Background: Adopting a human factors engineering approach to patient safety requires a radical behavioral shift from "blame and shame," which emphasizes further training, to systems thinking, which also emphasizes improved system design. A medical device manufacturer appeared to initiate this radical shift after exhibiting the traditional approach for years.

Methodology: The research focused on a patient-controlled analgesia device. A qualitative case study methodology was used to study events in the period from the device's introduction (1988) until the start of the behavioral change (May 2001). Data on 50 relevant events were analyzed. The tabular summary was analyzed for evidence of the prerequisites predicted by punctuated equilibrium theory, and the graphical time line was analyzed for evidence of vertical alignment across levels.

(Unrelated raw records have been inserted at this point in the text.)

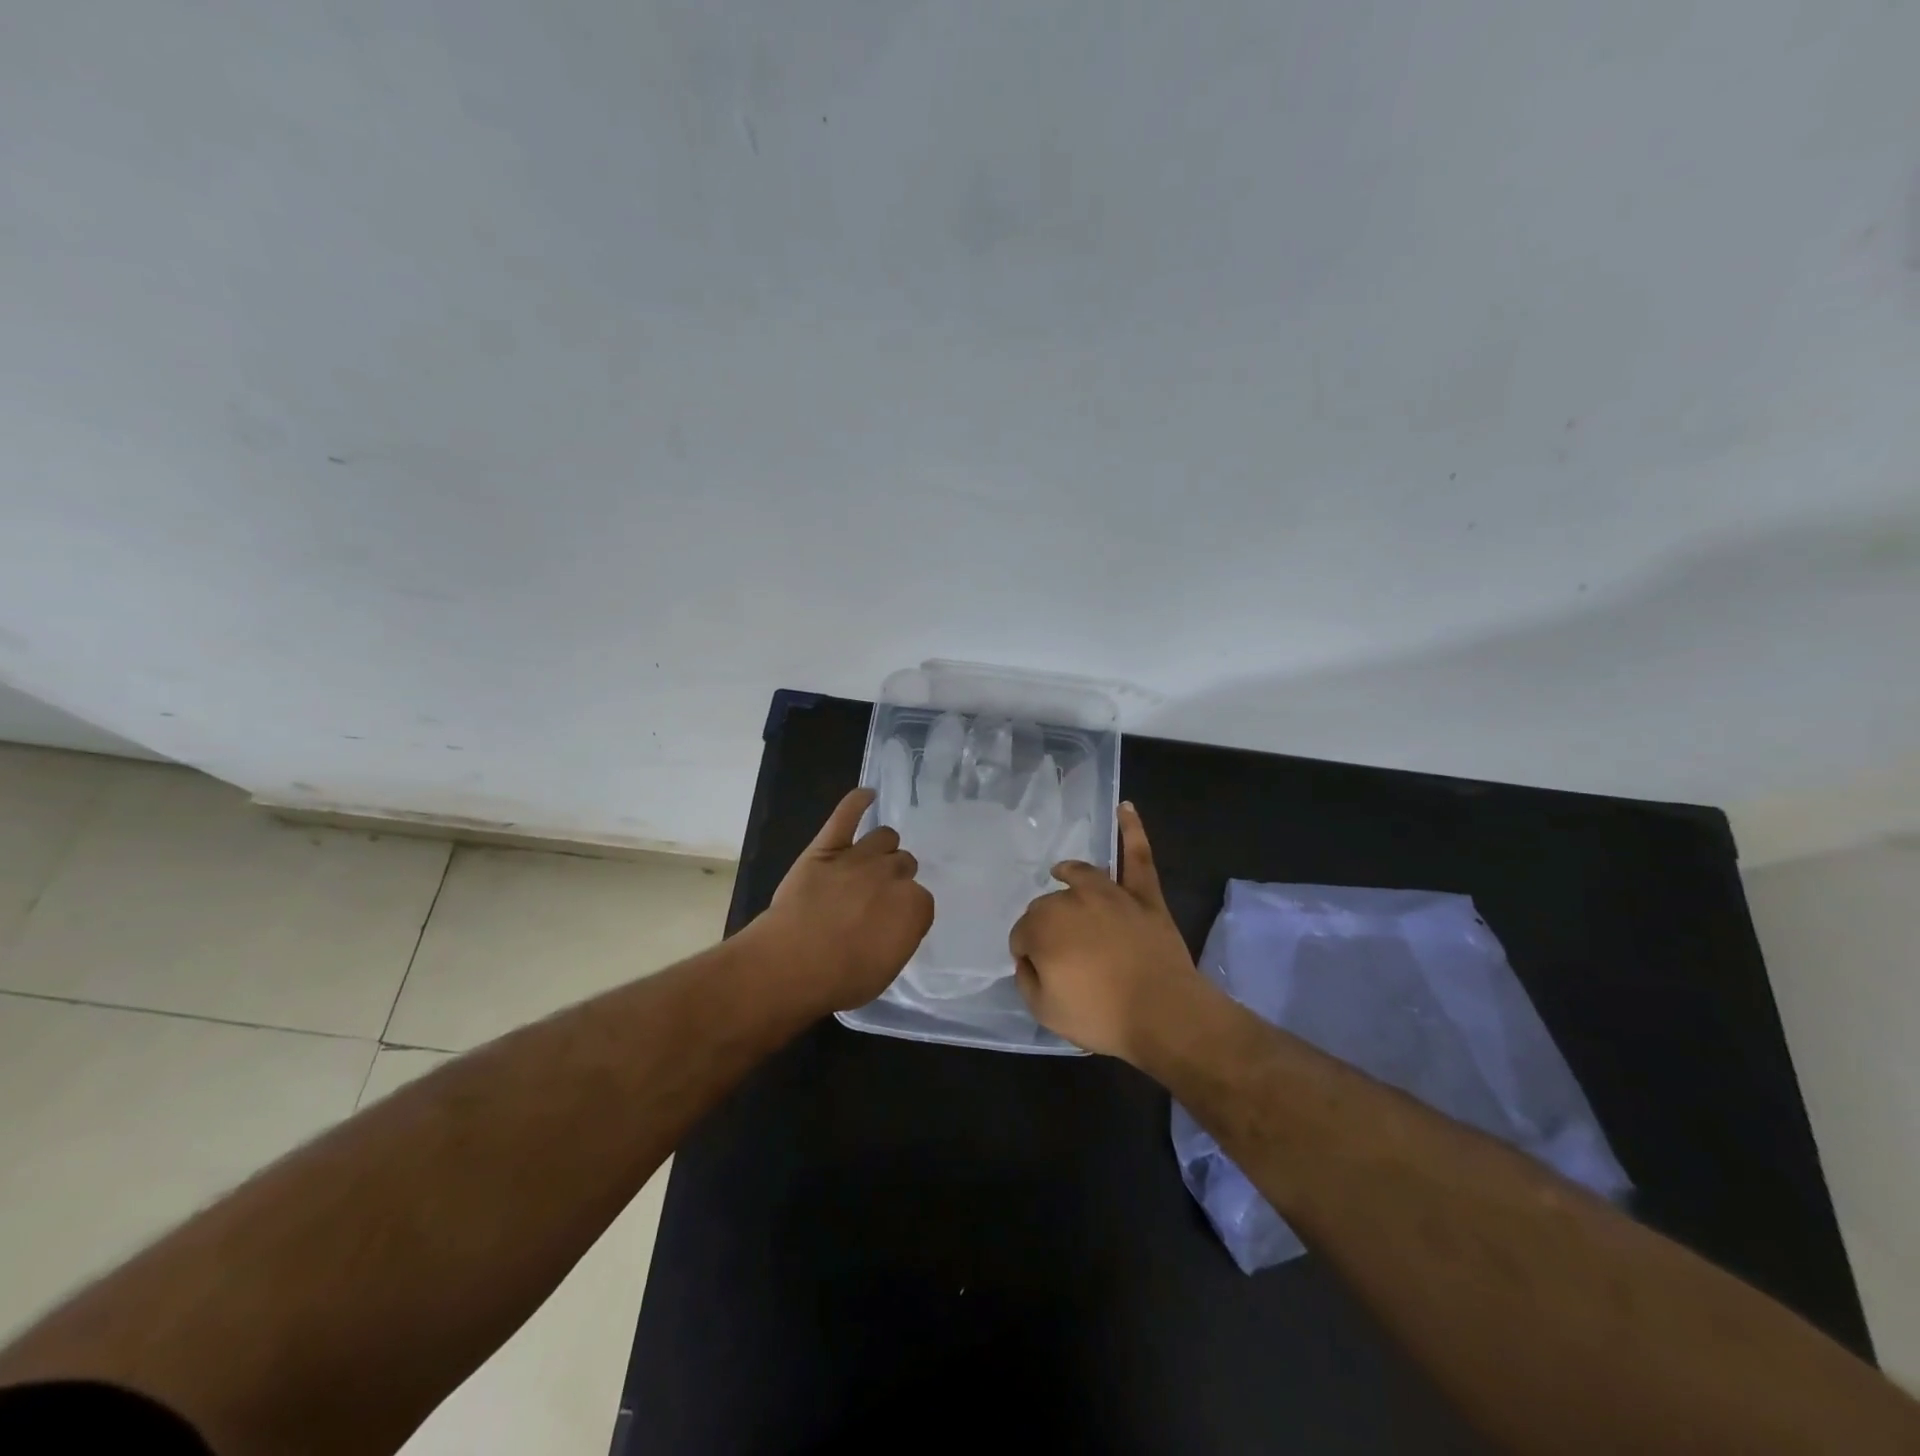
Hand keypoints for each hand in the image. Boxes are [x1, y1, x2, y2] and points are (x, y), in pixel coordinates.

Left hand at [756, 788, 933, 1012]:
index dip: (906, 911)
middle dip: (895, 878)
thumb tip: (897, 923)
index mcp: (914, 906)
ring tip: (871, 861)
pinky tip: (866, 795)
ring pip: (884, 837)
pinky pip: (846, 815)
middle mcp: (892, 874)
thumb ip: (899, 937)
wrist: (791, 962)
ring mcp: (859, 856)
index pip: (922, 899)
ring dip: (882, 848)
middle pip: (904, 864)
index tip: (892, 923)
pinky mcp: (827, 846)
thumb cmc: (841, 977)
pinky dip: (857, 802)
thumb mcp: (886, 970)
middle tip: (876, 898)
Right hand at [1008, 803, 1205, 1061]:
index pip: (1023, 934)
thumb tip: (1029, 958)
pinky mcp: (1143, 895)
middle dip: (1049, 926)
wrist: (1164, 1014)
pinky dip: (1132, 830)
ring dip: (1069, 875)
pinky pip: (1137, 856)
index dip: (1029, 955)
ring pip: (1081, 876)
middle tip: (1064, 958)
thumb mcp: (1044, 1010)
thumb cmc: (1101, 1015)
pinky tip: (1126, 808)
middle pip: (1049, 906)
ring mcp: (1110, 893)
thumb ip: (1026, 978)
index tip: (1042, 974)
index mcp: (1043, 925)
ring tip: (1062, 873)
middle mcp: (1071, 899)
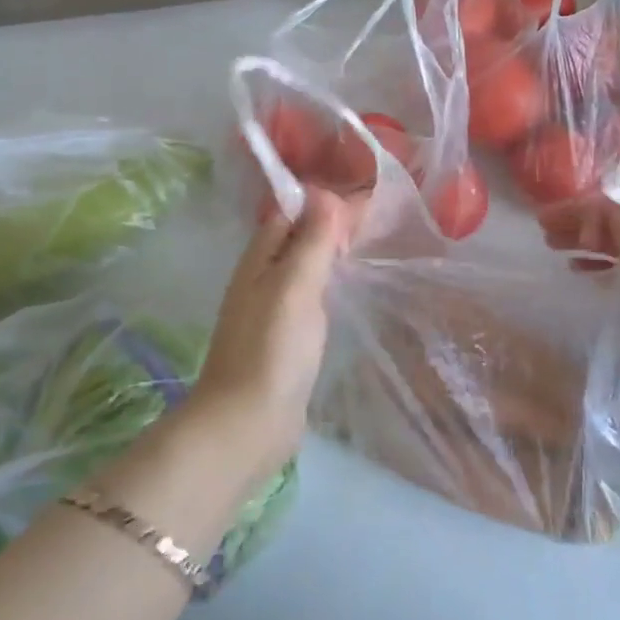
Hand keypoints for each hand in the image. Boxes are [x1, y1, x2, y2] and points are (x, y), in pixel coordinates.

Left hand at [189, 188, 360, 483]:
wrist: (247, 424)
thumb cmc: (272, 348)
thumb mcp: (295, 285)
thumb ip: (311, 241)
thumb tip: (325, 194)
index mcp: (258, 260)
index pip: (288, 214)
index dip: (320, 204)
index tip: (360, 200)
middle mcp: (260, 280)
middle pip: (294, 241)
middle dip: (326, 229)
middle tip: (372, 224)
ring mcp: (270, 313)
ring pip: (301, 272)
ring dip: (326, 259)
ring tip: (365, 251)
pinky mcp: (283, 343)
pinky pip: (306, 302)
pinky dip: (325, 290)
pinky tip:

Results: Radical behavioral change was preceded by a critical 9.5-month period with three characteristics: new corporate leadership, perceived poor corporate performance, and aligned disruptions occurring within a relatively short time at almost every level in the external environment in which the company operated.

Discussion: These findings are consistent with punctuated equilibrium theory, according to which organizations can experience long periods of resistance to change followed by fast revolutionary change (approximately two years). The findings also have implications for when and how to introduce patient safety policy interventions to "tilt the playing field" and thereby increase the likelihoood that such reforms will succeed.